**Job item**
Retype the text of each of the records below word for word, and leave the pictures out of your answer.

[Dataset items]
+---+

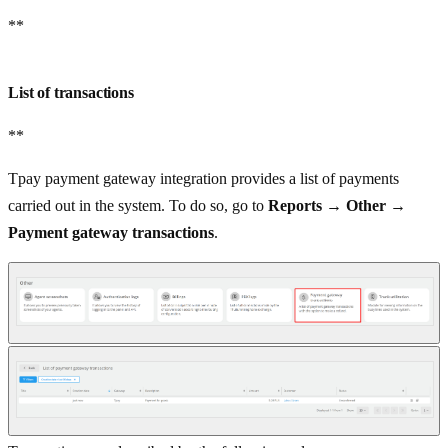
**
List of transactions
**
Tpay payment gateway integration provides a list of payments
carried out in the system. To do so, go to
Reports
→
Other
→
Payment gateway transactions
.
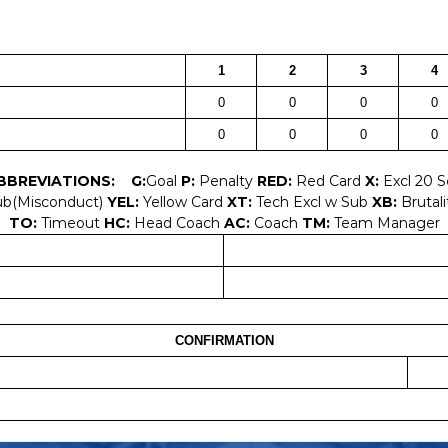
1
2
3
4
0
0
0
0
0
0
0
0
BBREVIATIONS:
G:
Goal
P:
Penalty
RED:
Red Card
X:
Excl 20 
ub(Misconduct)
YEL:
Yellow Card
XT:
Tech Excl w Sub
XB:
Brutali
TO:
Timeout
HC:
Head Coach
AC:
Coach
TM:
Team Manager
CONFIRMATION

+---+

**Finished exercise**
**
List of transactions
**
Tpay payment gateway integration provides a list of payments
carried out in the system. To do so, go to
Reports
→
Other
→
Payment gateway transactions
.
1
2
3
4
0
0
0
0
0
0
0
0
BBREVIATIONS:
G:
Goal
P:
Penalty
RED:
Red Card
X:
Excl 20 
ub(Misconduct)
YEL:
Yellow Card
XT:
Tech Excl w Sub
XB:
Brutali
TO:
Timeout
HC:
Head Coach
AC:
Coach
TM:
Team Manager
CONFIRMATION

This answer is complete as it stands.